What Happens After Your Insurance Denies a Claim?
Understanding Your Right to an External Review
By Michelle Spanier, RHIT, CCS, CCEP
Receiving a denial from a health insurance plan can feel overwhelming, especially when the service involves surgery, specialized treatment, or ongoing care your physician believes is necessary. Many people assume the insurance company has the final word. In reality, it often does not.
Most consumers have the right to request an independent external review when a claim is denied for reasons such as medical necessity or when a service is labeled experimental or investigational. This process exists to make sure coverage decisions are fair, unbiased, and grounded in sound medical judgment rather than internal plan policy alone.
External review is designed as a safeguard and an educational process. The goal is not to punish patients or providers, but to ensure that the right decision is made based on medical evidence and the terms of the patient’s contract.
Step 1: The Internal Appeal
After a denial, the first step is usually an internal appeal with the insurance company. The plan will have a clinician review the medical information and the reason for the denial. If the decision is overturned, the process ends there. If not, additional options remain.

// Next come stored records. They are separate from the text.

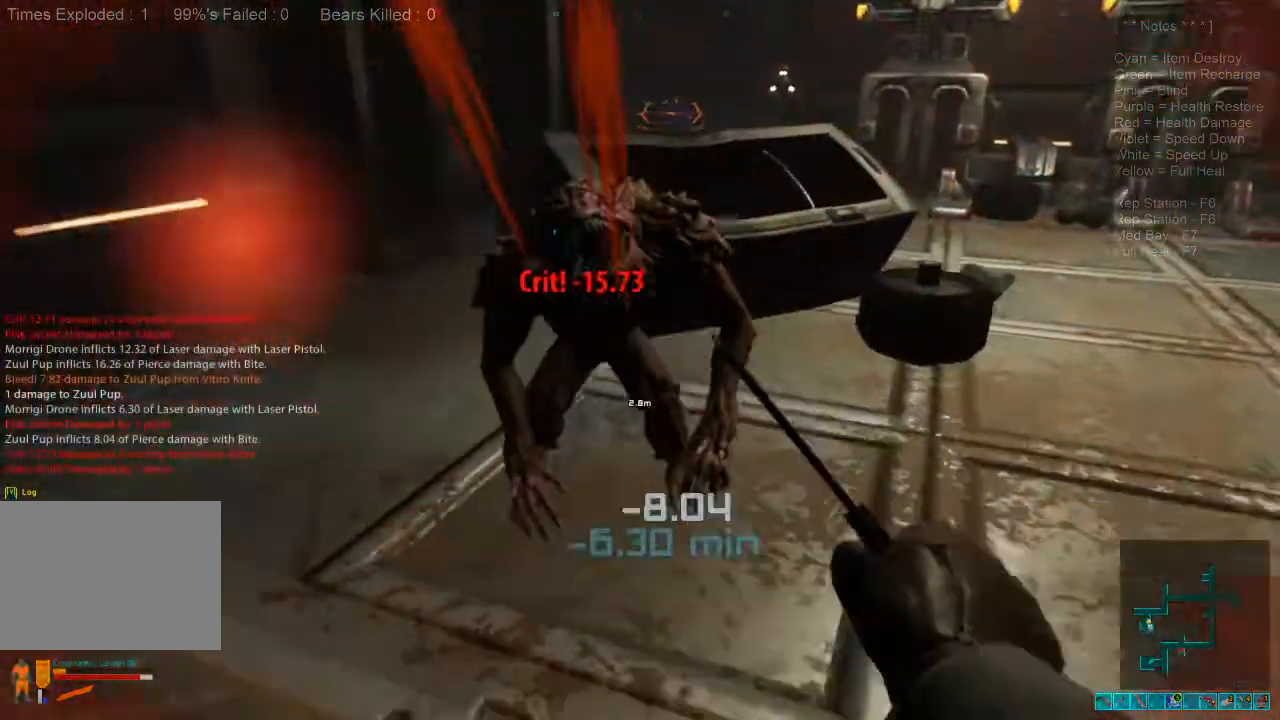
{"keys": ["a", "s"], "mouse": ["left"], "events": [[33, "mouse_left", "down"], [200, "mouse_left", "up"], [266, "mouse_left", "down"], [400, "a", "down"], [400, "mouse_left", "up"], [466, "mouse_left", "down"]]}
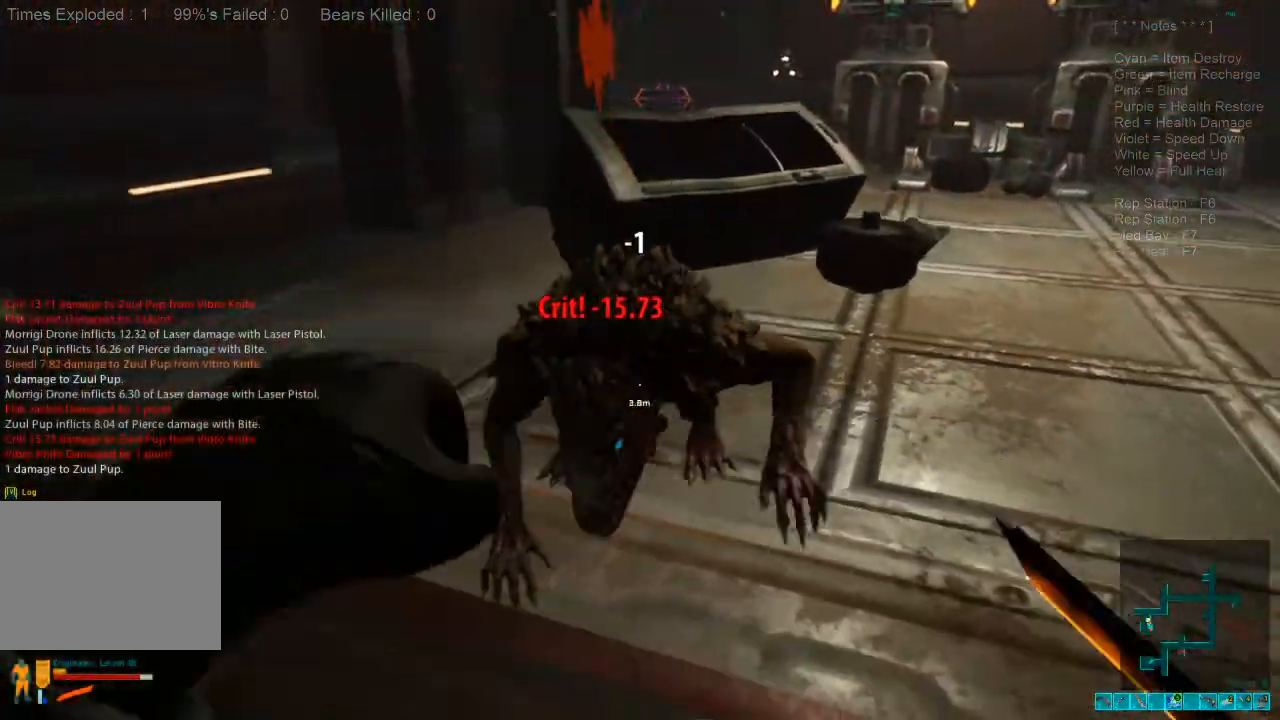
{"keys": ["s"], "mouse": ["left"], "events": [[100, "mouse_left", "up"], [166, "mouse_left", "down"], [266, "a", "up"], [333, "mouse_left", "up"], [366, "a", "down"], [400, "mouse_left", "down"], [433, "a", "up"]]}
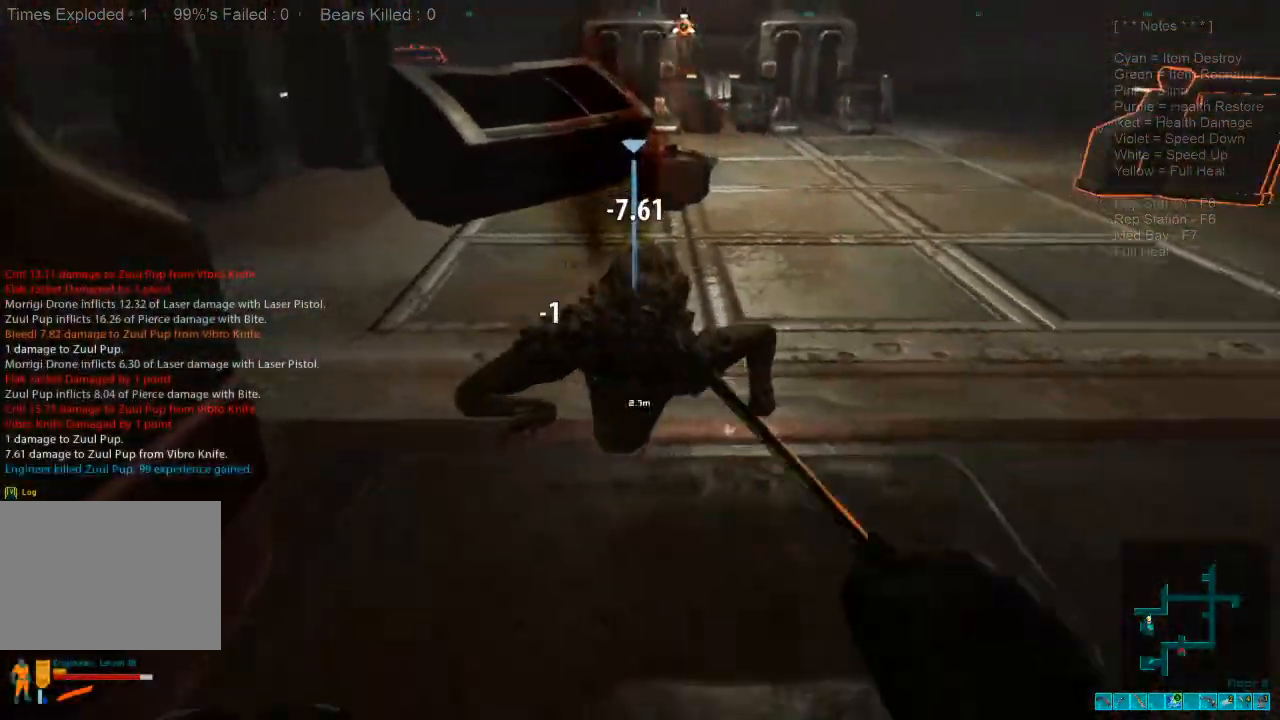
{"keys": ["a", "s"], "mouse": [], "events": [[33, "mouse_left", "up"], [100, "mouse_left", "down"], [266, "mouse_left", "up"], [366, "mouse_left", "down"], [400, "mouse_left", "up"], [466, "a", "down"]]}
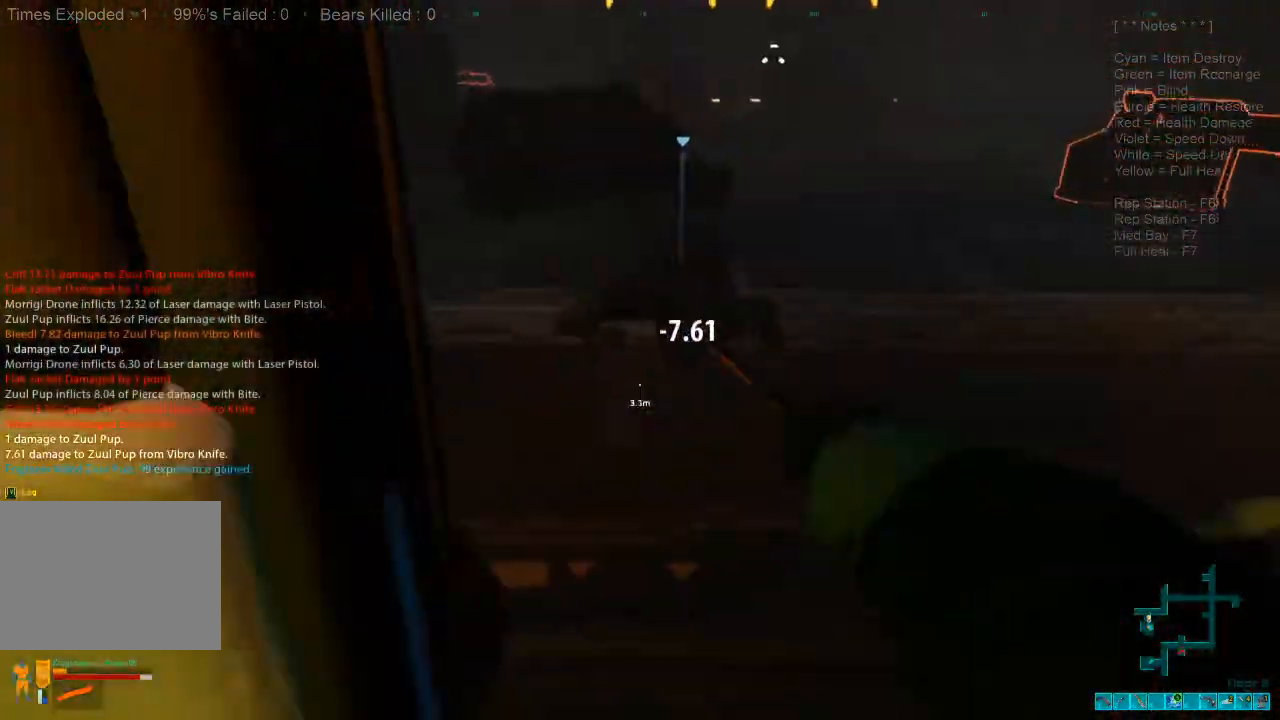
{"keys": ["a", "w"], "mouse": [], "events": [[200, "s", "up"], [266, "w", "down"]]}
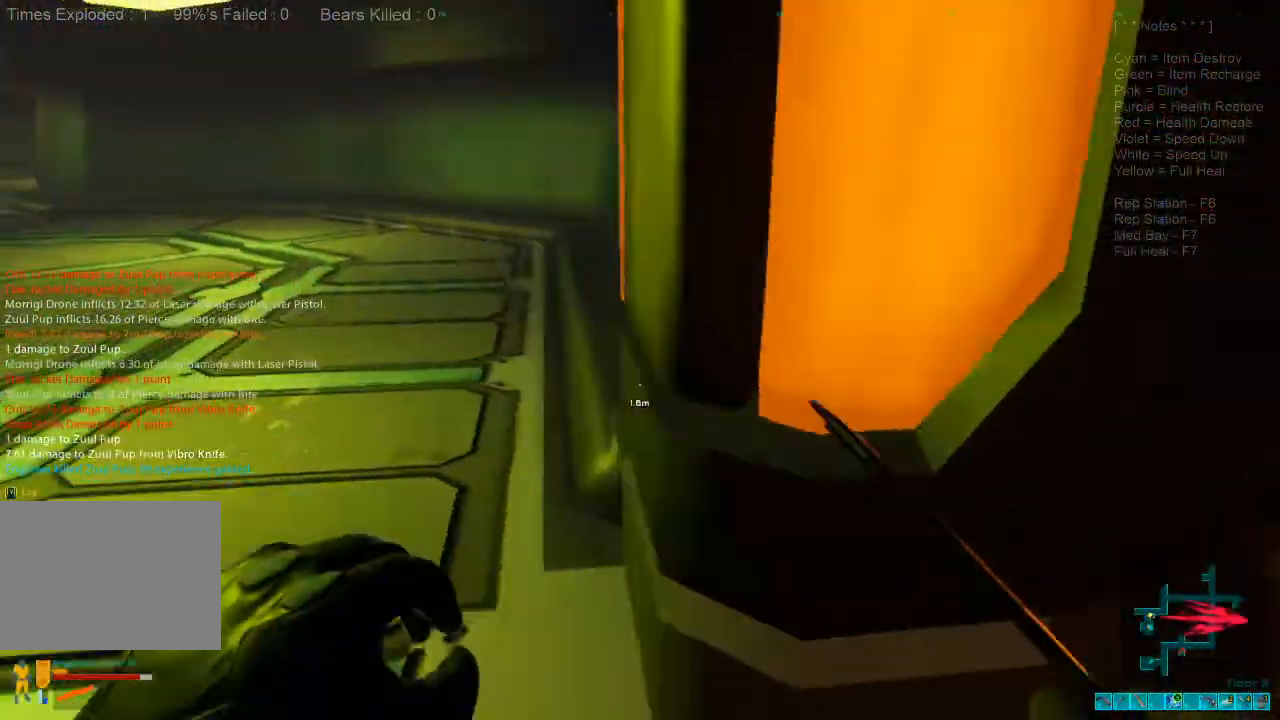
{"keys": ["a"], "mouse": [], "events": [[200, "w", "up"]]}
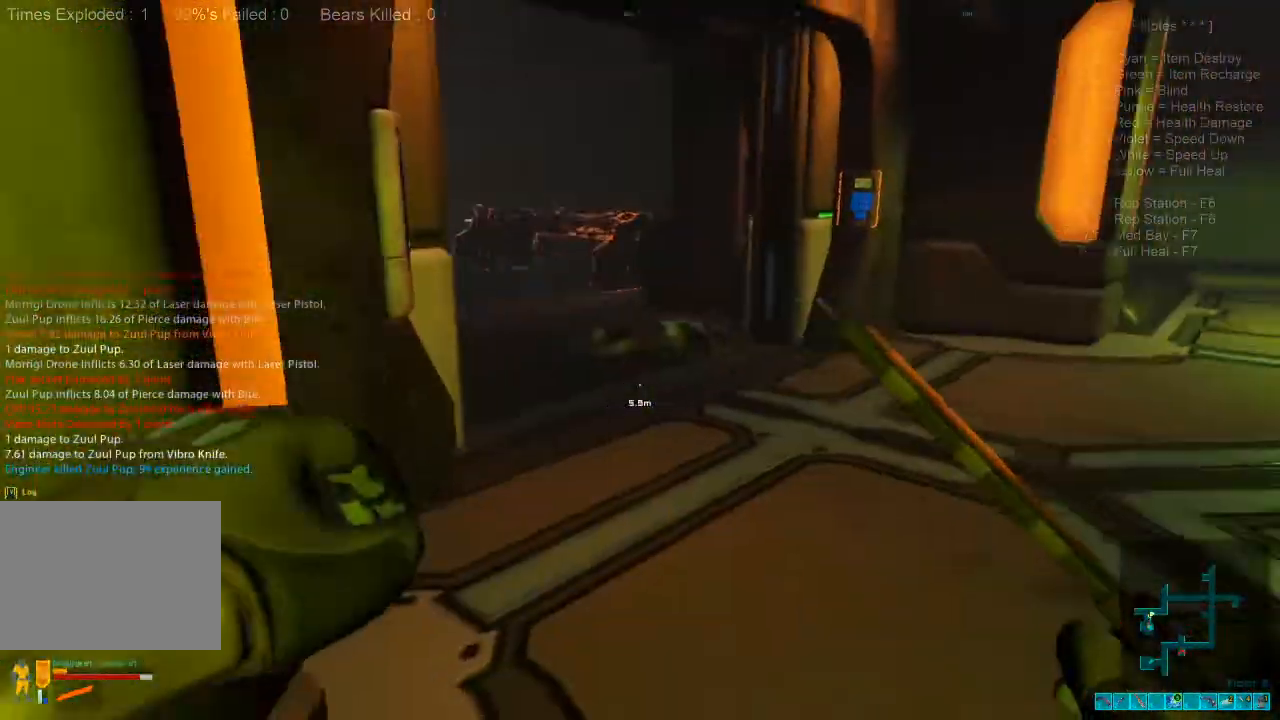
{"keys": [], "mouse": [], "events": [[33, "w", "down"], [166, "a", "up"], [166, "d", "down"], [333, "d", "up"], [366, "w", "up"]]}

Step 2: The External Review
Near the end of many denial letters is a notice stating that you may request an external review through your state insurance department or a federally designated process. This review is completed by an Independent Review Organization, known as an IRO. The organization is a neutral third party with no financial connection to the insurance plan and is free from any conflicts of interest.
In plain terms, this means:
- Independent physicians review the medical records and the terms of the policy.
- The decision is based on medical evidence and the definition of coverage in the member’s actual contract, not internal plan guidelines.
- If the external reviewer overturns the denial, the insurance company is required to honor that decision.
What Types of Denials Qualify
External review typically applies to decisions involving:
- Medical necessity
- Experimental or investigational treatments
- Clinical appropriateness of a service
- Certain coverage determinations under the policy
The process does not usually apply to self-funded employer plans or Medicare claims, but every situation is worth confirming with the insurance department or the plan administrator.
How to Get Started
The process can feel technical and confusing, and most patients have never heard of external review until they need it. A few practical steps can help:
- Read the entire denial letter. Instructions for external review are often at the bottom.
- Watch the timeline. Appeals have strict deadlines.
- Gather supporting records. Include physician notes, test results, and letters explaining the need for treatment.
- Contact the state insurance department for assistance in understanding the process.
Why This Process Matters
External review exists to protect patients and ensure coverage decisions are fair, balanced, and medically sound. It gives consumers access to an objective medical opinion and helps confirm that care decisions are grounded in evidence and the language of the contract.
If you or a family member receives a denial, do not assume it is the end of the road. Ask questions, follow the appeal steps, and remember that an external independent review may be available.
Health care can be complicated, but patients have rights and options to help them move forward with confidence.
Michelle Spanier, RHIT, CCS, CCEP
Michelle Spanier, RHIT, CCS, CCEP, is Director of Review and Corporate Strategy and Compliance Officer for KFMC Health Improvement Partners. She has more than 29 years of experience as a certified coder, utilization review manager, and compliance leader with expertise in external and peer review, utilization review, quality improvement, and regulatory oversight.
Michelle provides operational oversight of multidisciplinary review teams and subcontractors, manages workflows across state and private review programs, and oversees timelines, reporting, documentation, and internal controls to ensure high-quality performance and full regulatory alignment. As a Certified Compliance and Ethics Professional, she has extensive experience supporting Federal Compliance Programs, including oversight of adherence to Federal Acquisition Regulations and agency-specific requirements, monitoring subcontractor compliance, and maintaining accreditations, including URAC.
Michelle is a member of the American Health Information Management Association, the Kansas Health Information Management Association, the Society of Corporate Compliance & Ethics, and the CMS Region 7 Fraud Working Group.